The good news is that most Canadian hotel operators — particularly larger owners/operators — were in strong financial positions when the virus hit. Revenues had been high for several years and leverage was manageable.

“There has been relatively strong balance sheets for most owners, whether they are big or small. We’ve been traditionally a fairly conservative lending community with respect to loan-to-value ratios,” Stanford said.

That will help Canadian operators ride out even an extended slump. He expects a very different result in the U.S.

“We don’t expect to see the level of fallout here that we will see south of the border, because they’ve tended to  be aggressive on their financing.

“Where we’ve traditionally targeted 60-40 loan-to-value, it’s not unusual to see financing in that 75 per cent range and when you start to hiccup a bit like this, 75 per cent going in becomes quite problematic coming out.”

While the statistics focus on Q1, Stanford said CBRE continued tracking and reported occupancy through early May. By that point, room occupancy across Canada “bottomed out” at about 15 per cent.

“In the document we were tracking out to May 2 on a weekly basis. We bottomed out at about 15 per cent occupancy nationally the first week of May,” Stanford said.

“The last two weeks, the 9th and 16th, we’ve held at or above those levels. That’s a period of time where we’re normally doing somewhere between 60 to 65 per cent occupancy.”

Grim outlook for 2020

As provinces reopen portions of their economies, that will rise somewhat, but the overall forecast for 2020 remains grim — even without a significant second wave of the virus this fall.

CBRE’s full-year 2020 forecasts (including the very strong start to 2020 through early March), projects an overall 40 per cent decline in demand, 38 per cent occupancy, and daily room rates off 15 per cent, from $164 to $139. REVPAR is projected to dive from $106 to $53.

“We don’t expect occupancies nationally to be much more than mid-40 per cent during July, August, September this year when we’d be traditionally operating at 80 per cent.”

For 2021, CBRE sees occupancy improving to 57 per cent, rates regaining some momentum to about $153 per night and REVPAR at just over $83. It projects a return to 2019 figures in 2024 or 2025.

Stanford said a combination of lenders trying to work with their clients, as well as government support programs, will help owners get through at least the early days of this crisis.

From a lender perspective, there is a recognition this is a “disease-based” crisis, not something sparked by weak economies.

He expects to start seeing the real impact a few more months down the road.

“We’re probably at least six months before we see any material activity either positive or negative on the investment side,” he predicted.

The report singles out smaller operators, particularly those in markets such as Alberta, Saskatchewan and Northern B.C. (resource-based regions), as most vulnerable.
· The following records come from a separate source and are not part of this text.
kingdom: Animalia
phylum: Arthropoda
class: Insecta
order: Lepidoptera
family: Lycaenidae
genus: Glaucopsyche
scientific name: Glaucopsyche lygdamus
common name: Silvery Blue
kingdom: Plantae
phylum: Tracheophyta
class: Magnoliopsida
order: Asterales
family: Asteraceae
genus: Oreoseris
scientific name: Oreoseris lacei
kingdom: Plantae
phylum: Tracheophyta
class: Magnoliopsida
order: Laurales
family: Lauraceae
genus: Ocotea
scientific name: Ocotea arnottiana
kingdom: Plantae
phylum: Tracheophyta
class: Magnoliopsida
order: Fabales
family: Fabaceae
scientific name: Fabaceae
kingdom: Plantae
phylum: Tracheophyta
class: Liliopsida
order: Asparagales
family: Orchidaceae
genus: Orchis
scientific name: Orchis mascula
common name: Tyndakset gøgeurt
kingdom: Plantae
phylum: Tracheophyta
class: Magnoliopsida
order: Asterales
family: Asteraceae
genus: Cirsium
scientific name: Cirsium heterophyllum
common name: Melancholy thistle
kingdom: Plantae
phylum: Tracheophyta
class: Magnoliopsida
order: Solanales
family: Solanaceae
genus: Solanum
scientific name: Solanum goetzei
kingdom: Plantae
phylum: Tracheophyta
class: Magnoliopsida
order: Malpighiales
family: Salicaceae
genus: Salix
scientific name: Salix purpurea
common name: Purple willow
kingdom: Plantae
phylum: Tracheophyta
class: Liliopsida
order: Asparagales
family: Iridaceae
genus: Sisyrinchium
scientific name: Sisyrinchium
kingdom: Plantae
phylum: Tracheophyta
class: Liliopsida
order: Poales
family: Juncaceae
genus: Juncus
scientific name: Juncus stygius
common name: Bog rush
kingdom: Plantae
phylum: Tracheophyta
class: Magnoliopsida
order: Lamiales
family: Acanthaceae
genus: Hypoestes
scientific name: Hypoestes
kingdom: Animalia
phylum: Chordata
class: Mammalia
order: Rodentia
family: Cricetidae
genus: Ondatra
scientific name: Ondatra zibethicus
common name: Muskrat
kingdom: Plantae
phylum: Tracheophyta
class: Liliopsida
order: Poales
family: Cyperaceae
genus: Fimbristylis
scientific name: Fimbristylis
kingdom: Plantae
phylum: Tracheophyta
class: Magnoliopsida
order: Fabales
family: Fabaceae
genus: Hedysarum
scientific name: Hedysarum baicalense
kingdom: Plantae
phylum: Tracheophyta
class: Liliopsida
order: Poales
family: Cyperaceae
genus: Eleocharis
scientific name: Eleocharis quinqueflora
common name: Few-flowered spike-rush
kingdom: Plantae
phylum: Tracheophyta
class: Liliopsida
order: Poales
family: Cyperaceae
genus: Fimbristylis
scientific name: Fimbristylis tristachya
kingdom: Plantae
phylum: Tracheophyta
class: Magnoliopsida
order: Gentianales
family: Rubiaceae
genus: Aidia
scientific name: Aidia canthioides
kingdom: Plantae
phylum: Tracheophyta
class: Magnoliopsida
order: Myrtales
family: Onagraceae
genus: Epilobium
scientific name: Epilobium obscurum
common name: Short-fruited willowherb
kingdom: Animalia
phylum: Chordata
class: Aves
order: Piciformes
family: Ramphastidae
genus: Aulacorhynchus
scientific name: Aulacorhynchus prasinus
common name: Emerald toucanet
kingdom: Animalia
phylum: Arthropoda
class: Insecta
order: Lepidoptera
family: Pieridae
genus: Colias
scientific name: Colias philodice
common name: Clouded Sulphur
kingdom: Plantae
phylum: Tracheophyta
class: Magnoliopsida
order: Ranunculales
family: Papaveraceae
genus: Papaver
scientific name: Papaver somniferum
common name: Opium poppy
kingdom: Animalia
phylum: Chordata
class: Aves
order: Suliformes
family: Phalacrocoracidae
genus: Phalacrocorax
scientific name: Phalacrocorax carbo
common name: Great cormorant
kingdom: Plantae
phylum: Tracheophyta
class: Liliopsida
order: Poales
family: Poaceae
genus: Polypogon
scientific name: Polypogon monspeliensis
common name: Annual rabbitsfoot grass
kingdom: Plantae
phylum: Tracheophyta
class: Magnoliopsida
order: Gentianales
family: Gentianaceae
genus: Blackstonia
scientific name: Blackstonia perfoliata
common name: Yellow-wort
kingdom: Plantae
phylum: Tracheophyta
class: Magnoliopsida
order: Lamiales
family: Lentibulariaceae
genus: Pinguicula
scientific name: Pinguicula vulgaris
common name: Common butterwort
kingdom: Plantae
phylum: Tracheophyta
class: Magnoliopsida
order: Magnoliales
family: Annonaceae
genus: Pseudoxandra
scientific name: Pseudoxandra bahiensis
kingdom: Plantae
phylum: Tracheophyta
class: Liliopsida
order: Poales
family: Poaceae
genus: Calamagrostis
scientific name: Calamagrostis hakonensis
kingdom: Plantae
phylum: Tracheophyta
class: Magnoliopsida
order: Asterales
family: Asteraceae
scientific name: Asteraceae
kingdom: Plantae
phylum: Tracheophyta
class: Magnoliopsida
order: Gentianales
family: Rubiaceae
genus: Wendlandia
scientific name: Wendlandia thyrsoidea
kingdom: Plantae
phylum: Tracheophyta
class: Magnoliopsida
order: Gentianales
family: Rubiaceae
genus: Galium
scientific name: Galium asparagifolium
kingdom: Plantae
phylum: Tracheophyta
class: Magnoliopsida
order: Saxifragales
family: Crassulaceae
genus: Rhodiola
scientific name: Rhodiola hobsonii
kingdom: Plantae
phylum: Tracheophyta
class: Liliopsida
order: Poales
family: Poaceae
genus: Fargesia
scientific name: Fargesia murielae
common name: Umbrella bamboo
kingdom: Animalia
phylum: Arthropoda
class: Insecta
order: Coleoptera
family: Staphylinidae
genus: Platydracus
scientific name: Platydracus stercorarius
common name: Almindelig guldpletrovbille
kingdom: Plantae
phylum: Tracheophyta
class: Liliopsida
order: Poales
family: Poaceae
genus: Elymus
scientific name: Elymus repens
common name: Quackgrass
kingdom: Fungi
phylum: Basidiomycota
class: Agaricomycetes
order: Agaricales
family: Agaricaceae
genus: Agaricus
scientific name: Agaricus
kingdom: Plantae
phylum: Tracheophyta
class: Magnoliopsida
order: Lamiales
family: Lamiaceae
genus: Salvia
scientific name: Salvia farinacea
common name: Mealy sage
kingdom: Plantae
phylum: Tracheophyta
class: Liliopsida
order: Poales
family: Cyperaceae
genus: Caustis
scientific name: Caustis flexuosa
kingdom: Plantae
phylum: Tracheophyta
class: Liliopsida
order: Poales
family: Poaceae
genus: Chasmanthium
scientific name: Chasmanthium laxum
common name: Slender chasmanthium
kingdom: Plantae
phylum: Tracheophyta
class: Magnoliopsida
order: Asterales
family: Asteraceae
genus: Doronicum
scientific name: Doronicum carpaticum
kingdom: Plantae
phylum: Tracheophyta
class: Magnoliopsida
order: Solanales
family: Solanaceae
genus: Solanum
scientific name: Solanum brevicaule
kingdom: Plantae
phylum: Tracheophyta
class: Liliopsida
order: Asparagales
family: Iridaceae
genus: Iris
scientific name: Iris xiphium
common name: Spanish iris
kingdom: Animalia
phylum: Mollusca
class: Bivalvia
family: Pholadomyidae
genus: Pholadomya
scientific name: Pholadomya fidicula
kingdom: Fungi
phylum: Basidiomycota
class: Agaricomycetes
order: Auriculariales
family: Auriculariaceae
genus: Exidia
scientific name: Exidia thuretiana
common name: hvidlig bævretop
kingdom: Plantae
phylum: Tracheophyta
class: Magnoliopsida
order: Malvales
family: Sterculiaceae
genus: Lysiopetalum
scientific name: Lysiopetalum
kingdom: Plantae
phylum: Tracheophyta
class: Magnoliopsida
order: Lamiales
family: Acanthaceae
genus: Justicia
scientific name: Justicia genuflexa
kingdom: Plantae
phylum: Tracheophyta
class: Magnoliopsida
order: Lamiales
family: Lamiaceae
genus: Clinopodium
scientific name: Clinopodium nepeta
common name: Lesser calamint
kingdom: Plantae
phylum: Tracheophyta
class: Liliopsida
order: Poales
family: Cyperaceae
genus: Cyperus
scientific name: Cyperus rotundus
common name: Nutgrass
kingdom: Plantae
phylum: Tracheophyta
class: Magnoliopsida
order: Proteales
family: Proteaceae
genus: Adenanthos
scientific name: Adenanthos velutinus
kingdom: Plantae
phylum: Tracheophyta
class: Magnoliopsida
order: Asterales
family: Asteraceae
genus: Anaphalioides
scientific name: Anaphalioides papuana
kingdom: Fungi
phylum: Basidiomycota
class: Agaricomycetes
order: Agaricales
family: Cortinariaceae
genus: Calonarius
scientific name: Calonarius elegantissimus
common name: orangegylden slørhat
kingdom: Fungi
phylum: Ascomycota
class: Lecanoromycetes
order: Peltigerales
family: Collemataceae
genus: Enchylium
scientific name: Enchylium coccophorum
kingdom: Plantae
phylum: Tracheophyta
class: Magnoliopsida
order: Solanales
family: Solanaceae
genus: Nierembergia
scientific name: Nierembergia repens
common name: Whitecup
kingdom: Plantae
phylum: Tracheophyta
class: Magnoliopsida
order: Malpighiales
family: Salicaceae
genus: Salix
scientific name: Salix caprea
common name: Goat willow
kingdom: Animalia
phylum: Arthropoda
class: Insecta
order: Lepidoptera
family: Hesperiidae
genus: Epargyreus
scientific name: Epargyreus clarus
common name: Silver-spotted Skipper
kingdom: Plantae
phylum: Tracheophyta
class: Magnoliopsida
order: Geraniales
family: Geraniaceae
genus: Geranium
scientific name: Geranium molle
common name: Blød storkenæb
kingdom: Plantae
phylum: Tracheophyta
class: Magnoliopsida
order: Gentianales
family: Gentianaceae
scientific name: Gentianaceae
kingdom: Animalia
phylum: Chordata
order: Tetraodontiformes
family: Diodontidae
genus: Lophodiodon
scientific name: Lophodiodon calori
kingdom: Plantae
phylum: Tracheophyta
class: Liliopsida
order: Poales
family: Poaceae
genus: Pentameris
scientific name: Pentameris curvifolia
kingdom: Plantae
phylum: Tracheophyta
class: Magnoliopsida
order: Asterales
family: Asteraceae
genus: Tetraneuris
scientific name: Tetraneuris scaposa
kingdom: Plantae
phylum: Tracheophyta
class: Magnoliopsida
Stanford agrees.

“My assets may be fine, they may be recovering, but I may be in a position where I need to sell one (property) to get my loan-to-value ratio back onside with my lender,” he said.

“I think we’ll see more receiverships coming out of this event than we have previously in the past, but even when we look at the great financial crisis there were really no more than about 40 receiverships in the three years post-2008. . . . A relatively small number in Canada.”

How hotels will recover

Assets will not all recover at the same rates. Nor will particular markets.

“It’s safe to say those mid-scale, transient properties located in suburban markets or secondary markets that cater to the corporate or leisure drive to markets will come back quicker.

“If I’m sitting down in Toronto or Montreal and I am doing business 2 1/2 or three hours outside my base city, I am going to be more comfortable either vacationing and travelling by car or travelling for business by car.”

Hotels in major urban centres relying on air travel, major event and conference businesses will likely recover slower.

The big unknown, though, is a vaccine. It offers hope for shortening the timeline to recovery.

“That is the one thing we have out there, because history shows us that one people become comfortable again, they travel. That vaccine will make us all comfortable.

“History tells us the travel will come back. . . . Our issue right now is just the timeline.”